Engel v. Vitale
Question
Does the reading of a nondenominational prayer at the start of the school day violate the “establishment of religion” clause of the First Amendment?
Law: The Establishment Clause
“Congress shall make no law respecting an establishment of religion…” First Amendment to the Constitution
Designed to ensure that no particular sect of Christianity was made the official religion of the federal government, the establishment clause barred Congress, a federal law-making body, from creating laws that established religion. The founding fathers observed that “British subjects (including Americans in eight of the colonies) were legally required to attend and financially support the established church, ministers were licensed or selected by the government, and the content of church services was partially dictated by the state.” Constitution Center
Much of the Constitution was aimed at limiting the powers of the federal government over the people, which is why the wording is phrased as “Congress shall…” It serves as a restriction on government overreach from their limited position. There appear to be limited cases that would apply the establishment clause to state or local governments, especially prior to the 1961 case.
The initial aspect of Justice Black’s ruling in Engel v. Vitale focused on the argument that a school board and its employees writing and reciting a prayer equated to Congress making laws respecting the establishment of religion. “We agree with that contention, since we think that the constitutional prohibition against laws respecting an establishment of religion must at least mean that, in this country, it is no part of the business of government to compose official prayers for any group of the American people to recite as a part of a religious program carried on by government.” Decision p. 425
Justice Black’s decision highlights that the voluntary nature of the prayer may allow it to not violate the Free Exercise Clause but not the Establishment Clause: “Neither the fact that the prayer may be denominationally neutral nor the fact that its observance on the part of the students is voluntary can serve to free it from the limitations of the Establishment Clause, as it might from the Free Exercise Clause, of the First Amendment, both of which are operative against the States by virtue of the Fourteenth Amendment.” Decision p. 430
The Weight of the Government
In this case originating from New York, school officials are employees of the state government. Justice Black emphasized the weight carried by these state-endorsed and delivered actions, suggesting that state officials, in their capacity, mirrored Congress as agents in establishing religion. He highlighted the impact when ‘the power, prestige, and financial support of government’ align with a specific religious belief, exerting indirect coercive pressure on religious minorities to conform to the officially approved religion.” (Decision p. 431)
Black drew a distinction between ‘the people themselves’ and the government, asserting, ‘It is neither sacrilegious nor anti-religious to say that each separate government in this country should stay out of the business of writing or sanctioning official prayers and leave that purely religious function to the people themselves and to those the people choose to look to for religious guidance.’ (Decision p. 435)
Justice Douglas concurred, citing McGowan v.
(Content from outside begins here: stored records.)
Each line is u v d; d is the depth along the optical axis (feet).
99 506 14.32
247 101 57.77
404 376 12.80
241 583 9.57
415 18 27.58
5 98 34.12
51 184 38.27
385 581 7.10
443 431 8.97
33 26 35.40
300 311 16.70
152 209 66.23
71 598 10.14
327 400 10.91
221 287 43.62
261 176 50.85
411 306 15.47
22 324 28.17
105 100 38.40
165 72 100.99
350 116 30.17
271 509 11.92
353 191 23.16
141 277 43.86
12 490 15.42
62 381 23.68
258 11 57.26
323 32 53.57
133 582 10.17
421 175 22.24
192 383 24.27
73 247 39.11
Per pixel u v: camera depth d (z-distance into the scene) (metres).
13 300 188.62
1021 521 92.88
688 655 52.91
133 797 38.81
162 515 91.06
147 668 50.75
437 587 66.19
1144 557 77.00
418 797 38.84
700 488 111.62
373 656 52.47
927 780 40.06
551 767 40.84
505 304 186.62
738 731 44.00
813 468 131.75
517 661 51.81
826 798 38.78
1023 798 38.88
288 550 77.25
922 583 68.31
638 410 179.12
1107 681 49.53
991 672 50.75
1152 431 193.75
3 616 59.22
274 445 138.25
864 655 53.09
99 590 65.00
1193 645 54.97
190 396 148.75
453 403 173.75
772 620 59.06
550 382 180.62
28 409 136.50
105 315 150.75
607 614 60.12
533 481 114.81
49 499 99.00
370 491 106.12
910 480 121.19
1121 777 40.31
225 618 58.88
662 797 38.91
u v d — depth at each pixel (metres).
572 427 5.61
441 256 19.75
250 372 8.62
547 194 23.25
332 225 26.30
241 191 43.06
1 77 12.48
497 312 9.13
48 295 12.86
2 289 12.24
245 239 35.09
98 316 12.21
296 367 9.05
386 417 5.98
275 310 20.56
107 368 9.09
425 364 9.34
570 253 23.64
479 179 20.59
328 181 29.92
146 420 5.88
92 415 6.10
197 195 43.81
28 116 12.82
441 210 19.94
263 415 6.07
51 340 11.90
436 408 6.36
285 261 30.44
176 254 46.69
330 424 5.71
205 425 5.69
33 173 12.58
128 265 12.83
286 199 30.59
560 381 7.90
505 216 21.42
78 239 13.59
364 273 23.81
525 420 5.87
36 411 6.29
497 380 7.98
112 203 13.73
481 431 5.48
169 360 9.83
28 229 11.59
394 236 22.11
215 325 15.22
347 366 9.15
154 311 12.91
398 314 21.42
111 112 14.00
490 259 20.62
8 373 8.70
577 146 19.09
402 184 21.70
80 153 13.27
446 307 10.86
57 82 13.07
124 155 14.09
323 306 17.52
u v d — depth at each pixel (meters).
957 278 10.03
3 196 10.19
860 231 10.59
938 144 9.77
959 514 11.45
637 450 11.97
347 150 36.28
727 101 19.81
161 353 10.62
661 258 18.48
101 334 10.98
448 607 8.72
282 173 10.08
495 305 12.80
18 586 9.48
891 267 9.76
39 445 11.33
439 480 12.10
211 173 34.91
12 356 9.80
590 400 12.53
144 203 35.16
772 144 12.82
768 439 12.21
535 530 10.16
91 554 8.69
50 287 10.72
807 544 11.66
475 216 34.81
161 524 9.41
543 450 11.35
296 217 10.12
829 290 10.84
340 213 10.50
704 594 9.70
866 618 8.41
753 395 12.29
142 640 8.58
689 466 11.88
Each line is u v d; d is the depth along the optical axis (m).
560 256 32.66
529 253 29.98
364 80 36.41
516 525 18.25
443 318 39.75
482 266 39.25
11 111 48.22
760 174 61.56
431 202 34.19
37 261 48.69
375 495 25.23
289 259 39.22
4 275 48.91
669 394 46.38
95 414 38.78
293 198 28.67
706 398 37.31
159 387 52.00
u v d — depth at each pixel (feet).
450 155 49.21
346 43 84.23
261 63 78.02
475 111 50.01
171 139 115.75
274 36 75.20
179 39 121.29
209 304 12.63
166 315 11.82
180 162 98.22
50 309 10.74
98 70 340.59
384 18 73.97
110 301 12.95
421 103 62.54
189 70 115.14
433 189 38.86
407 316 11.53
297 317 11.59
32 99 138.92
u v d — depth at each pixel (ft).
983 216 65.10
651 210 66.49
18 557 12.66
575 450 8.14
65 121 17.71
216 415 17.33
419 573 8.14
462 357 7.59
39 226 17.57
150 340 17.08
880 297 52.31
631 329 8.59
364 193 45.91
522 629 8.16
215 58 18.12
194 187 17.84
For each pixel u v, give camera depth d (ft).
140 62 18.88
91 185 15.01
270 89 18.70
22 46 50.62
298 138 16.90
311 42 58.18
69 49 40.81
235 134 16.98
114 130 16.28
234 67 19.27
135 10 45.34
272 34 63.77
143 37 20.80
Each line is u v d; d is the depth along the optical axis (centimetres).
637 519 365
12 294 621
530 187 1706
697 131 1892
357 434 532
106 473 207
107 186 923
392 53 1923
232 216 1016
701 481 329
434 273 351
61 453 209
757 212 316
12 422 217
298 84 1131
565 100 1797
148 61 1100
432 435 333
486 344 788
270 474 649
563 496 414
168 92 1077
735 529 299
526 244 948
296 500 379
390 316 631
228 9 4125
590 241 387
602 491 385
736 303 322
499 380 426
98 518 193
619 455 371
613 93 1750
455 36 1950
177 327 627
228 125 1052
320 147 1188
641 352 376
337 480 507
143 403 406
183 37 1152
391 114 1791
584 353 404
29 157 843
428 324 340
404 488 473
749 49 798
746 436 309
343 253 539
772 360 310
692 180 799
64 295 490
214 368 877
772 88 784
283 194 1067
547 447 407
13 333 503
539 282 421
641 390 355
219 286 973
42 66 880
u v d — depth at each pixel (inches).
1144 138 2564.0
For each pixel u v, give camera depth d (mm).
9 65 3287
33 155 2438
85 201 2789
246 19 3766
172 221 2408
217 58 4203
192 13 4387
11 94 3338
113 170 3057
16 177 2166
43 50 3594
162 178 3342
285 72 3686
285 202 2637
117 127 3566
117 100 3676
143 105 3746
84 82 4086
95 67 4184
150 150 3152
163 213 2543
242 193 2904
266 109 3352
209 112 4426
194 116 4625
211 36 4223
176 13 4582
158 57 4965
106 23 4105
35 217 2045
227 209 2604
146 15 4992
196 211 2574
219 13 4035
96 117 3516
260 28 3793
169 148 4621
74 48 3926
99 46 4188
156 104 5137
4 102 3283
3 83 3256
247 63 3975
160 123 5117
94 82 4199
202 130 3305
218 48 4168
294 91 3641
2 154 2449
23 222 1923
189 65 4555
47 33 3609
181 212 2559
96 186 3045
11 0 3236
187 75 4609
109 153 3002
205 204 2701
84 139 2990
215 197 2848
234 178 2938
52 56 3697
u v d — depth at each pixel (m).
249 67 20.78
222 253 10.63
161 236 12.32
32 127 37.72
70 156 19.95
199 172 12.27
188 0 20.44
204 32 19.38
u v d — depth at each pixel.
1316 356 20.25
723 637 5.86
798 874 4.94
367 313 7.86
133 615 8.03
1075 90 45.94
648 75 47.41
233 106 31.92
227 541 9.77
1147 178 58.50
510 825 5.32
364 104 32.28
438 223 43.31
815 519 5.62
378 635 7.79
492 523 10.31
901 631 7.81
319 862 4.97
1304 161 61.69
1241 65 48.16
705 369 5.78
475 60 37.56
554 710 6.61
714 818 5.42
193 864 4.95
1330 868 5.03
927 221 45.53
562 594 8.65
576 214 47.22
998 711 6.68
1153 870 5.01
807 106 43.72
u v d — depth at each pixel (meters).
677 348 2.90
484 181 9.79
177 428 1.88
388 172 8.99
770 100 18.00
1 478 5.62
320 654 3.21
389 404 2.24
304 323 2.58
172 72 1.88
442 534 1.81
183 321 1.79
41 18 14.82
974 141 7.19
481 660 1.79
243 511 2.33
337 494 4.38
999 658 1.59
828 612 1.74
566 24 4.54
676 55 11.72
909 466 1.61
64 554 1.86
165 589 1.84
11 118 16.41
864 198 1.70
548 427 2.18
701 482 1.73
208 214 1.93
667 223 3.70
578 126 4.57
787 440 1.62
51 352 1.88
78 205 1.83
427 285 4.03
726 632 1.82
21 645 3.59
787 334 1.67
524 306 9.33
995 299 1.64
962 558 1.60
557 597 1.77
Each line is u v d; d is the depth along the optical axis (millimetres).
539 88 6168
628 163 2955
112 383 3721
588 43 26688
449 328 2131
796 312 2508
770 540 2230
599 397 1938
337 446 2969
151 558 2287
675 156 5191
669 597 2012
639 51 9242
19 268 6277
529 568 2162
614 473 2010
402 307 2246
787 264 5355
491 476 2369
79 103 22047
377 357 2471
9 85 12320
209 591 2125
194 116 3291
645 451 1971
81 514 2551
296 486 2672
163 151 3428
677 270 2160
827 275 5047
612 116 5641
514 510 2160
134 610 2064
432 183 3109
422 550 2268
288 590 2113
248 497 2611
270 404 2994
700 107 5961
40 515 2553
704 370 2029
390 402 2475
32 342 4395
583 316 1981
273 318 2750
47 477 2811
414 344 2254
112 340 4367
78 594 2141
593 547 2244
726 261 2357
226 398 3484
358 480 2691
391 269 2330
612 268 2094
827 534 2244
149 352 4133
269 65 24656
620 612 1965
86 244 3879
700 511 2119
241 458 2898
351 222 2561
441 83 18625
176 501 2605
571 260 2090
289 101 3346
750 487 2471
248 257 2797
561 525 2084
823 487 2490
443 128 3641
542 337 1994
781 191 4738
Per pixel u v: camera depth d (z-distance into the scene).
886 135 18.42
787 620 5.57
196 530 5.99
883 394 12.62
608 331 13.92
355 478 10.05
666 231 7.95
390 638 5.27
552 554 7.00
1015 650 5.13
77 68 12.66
Maryland, emphasizing that ‘if a religious leaven is to be worked into the affairs of our people, it is to be done by individuals and groups, not by the Government.’ (Concurrence p. 443) He stressed that religious practices should be led by non-governmental figures or representatives.
This conversation regarding the weight and role of government aligns with the concept of sphere sovereignty primarily outlined by Abraham Kuyper. Kuyper delineated that each area of life possesses its own sovereign sphere with individuals held accountable for their respective sphere’s conduct. For example, the family sphere holds its distinct responsibilities (e.g., raising children (Prov. 22:6), loving and sacrificing for your wife (Eph. 5:25), submitting to your husband (Eph. 5:22), and children obeying parents (Eph. 6:1)), with the husband serving as the head (Eph. 5:23). This pattern continues across the spheres of self, church, and civil government. However, a significant contradiction arises due to the model of public education administered by the government, which breaches the concept of sphere sovereignty. The civil government’s involvement in public education assumes the role of a parent by taking responsibility for the education and ‘Train[ing] up a child in the way he should go’ (Prov. 22:6), rather than operating as a support system accountable to parents. If the government were not involved in this educational process, there would be no establishment of religion by the government.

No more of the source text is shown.